Vitalizi addio

L’ufficio di presidenza della Camera ha approvato la delibera del presidente Roberto Fico che taglia i vitalizi degli ex deputati, ricalcolando gli assegni percepiti in base al metodo contributivo. I sì sono stati 11 (9 della maggioranza gialloverde M5s e Lega, 1 del Pd e 1 di Fdi). I deputati di Forza Italia si sono astenuti.

Il taglio, al momento, interessa 1240 ex deputati. Gli ex senatori sono ancora al “riparo” perché, a Palazzo Madama, il presidente, la forzista Maria Elisabetta Alberti Casellati, temporeggia, temendo l’anticostituzionalità della “sforbiciata”.

Il presidente della Camera Fico, esulta: “Finalmente ripariamo a un’ingiustizia sociale”.

Durante l’esame della delibera in Ufficio di presidenza è stato approvato l’emendamento a firma di Ettore Rosato del Pd che prevede un aumento dell’assegno fino al 50%, dopo il ricalcolo su base contributiva, “se viene provata una situazione di particolare difficoltà” dell’ex deputato.

Forza Italia boccia senza appello la proposta giallo-verde. Per gli azzurri “non risponde ai criteri di legittimità costituzionale ed è certamente destinata, in questa formulazione, a essere impugnata e annullata dagli organi giurisdizionali”.

Leu, non ha partecipato alla votazione della delibera sul ricalcolo degli assegni mensili, motivando la decisione con una “mancanza di condivisione”. “Ho sempre sostenuto la necessità di tagliare i vitalizi e per tutta la scorsa legislatura mi sono battuto per arrivare a questa misura. Ma avevo chiesto, in una lettera al presidente Fico, di seguire un percorso condiviso per arrivare a una soluzione che permettesse il raggiungimento dell’obiettivo. Invece i tempi sono stati forzati, tanto che alla Camera i vitalizi saranno tagliati e al Senato no”, ha detto Luca Pastorino.

I tagli del governo giallo-verde potrebbero riguardare non solo l’entità dell’assegno ma anche il numero dei parlamentari.
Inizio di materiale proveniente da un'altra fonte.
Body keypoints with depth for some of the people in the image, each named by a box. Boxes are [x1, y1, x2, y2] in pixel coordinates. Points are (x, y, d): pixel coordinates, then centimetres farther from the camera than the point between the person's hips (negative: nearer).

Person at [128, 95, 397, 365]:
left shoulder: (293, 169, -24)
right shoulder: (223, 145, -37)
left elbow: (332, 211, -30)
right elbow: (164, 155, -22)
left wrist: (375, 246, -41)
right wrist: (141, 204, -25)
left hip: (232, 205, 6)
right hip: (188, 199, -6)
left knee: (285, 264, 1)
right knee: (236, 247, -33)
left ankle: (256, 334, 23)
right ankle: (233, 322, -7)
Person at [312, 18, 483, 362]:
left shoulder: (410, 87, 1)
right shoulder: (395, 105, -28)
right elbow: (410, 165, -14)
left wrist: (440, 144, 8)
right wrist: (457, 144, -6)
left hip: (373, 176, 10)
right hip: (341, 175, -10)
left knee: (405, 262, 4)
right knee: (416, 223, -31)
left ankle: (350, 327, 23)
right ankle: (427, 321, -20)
Il ministro per i Rapporti con il Parlamento e la democrazia diretta, Riccardo Fraccaro, ha annunciato che il governo presenterà la proposta di riforma della Costituzione per ridurre il numero dei parlamentari portando a “400 i deputati e a 200 i senatori”, per “migliorare il processo decisionale dei cittadini”.
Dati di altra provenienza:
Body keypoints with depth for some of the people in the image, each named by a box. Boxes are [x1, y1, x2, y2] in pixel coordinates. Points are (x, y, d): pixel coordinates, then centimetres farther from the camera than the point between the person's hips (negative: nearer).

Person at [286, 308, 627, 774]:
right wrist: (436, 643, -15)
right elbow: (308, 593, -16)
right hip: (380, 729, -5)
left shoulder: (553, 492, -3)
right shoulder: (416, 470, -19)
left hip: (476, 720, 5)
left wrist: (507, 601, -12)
Luigi Di Maio parla di giornata storica. “Abbiamo abolito i vitalizi agli ex parlamentari della Repubblica. Questa è una cosa che negli ultimi 5-6 anni ci hanno detto che non si poteva fare. E invece l’abbiamo fatta. Abbiamo tolto questa ingiustizia. D’ora in poi, i parlamentari che hanno versato i contributi per tre anni in Parlamento, prenderanno il corrispettivo di quei contributi nella pensione che spetta a tutti i cittadini italiani”, ha dichiarato il capo politico del M5s.

 

 

Così Matteo Salvini, ministro dell’Interno e leader della Lega, su Facebook: “Approvato in Parlamento il taglio dei VITALIZI a 1.240 ex parlamentari: STOP a vecchi e assurdi privilegi. Con la Lega, dalle parole ai fatti!”.

 

 

Sul piede di guerra gli ex parlamentari che, in un Paese in cui si muore ancora di lavoro per pochi euro, hanno annunciato una class action contro i membri dell’ufficio di presidenza. Per Antonello Falomi, presidente dell’associazione che li rappresenta, “quella di oggi è una brutta pagina della storia di questo nostro disgraziato Paese. Le vere vittime non sono gli ex deputati, persone piuttosto anziane molte delle quali hanno gravi problemi di salute e di assistenza. Le vere vittime sono i cittadini italiani. Per loro non ci sarà più certezza dei diritti stabiliti dalle leggi. Per loro non ci saranno più parlamentari liberi di svolgere in piena autonomia il loro ruolo, ma parlamentari sottomessi ai condizionamenti economici e ai ricatti delle lobby e dei potenti di turno”.

“Adesso, aggiunge Falomi, parleranno avvocati e giudici e quando la legalità costituzionale sarà ripristinata chiederemo conto a quanti hanno alimentato una indegna campagna di criminalizzazione della politica e del Parlamento”.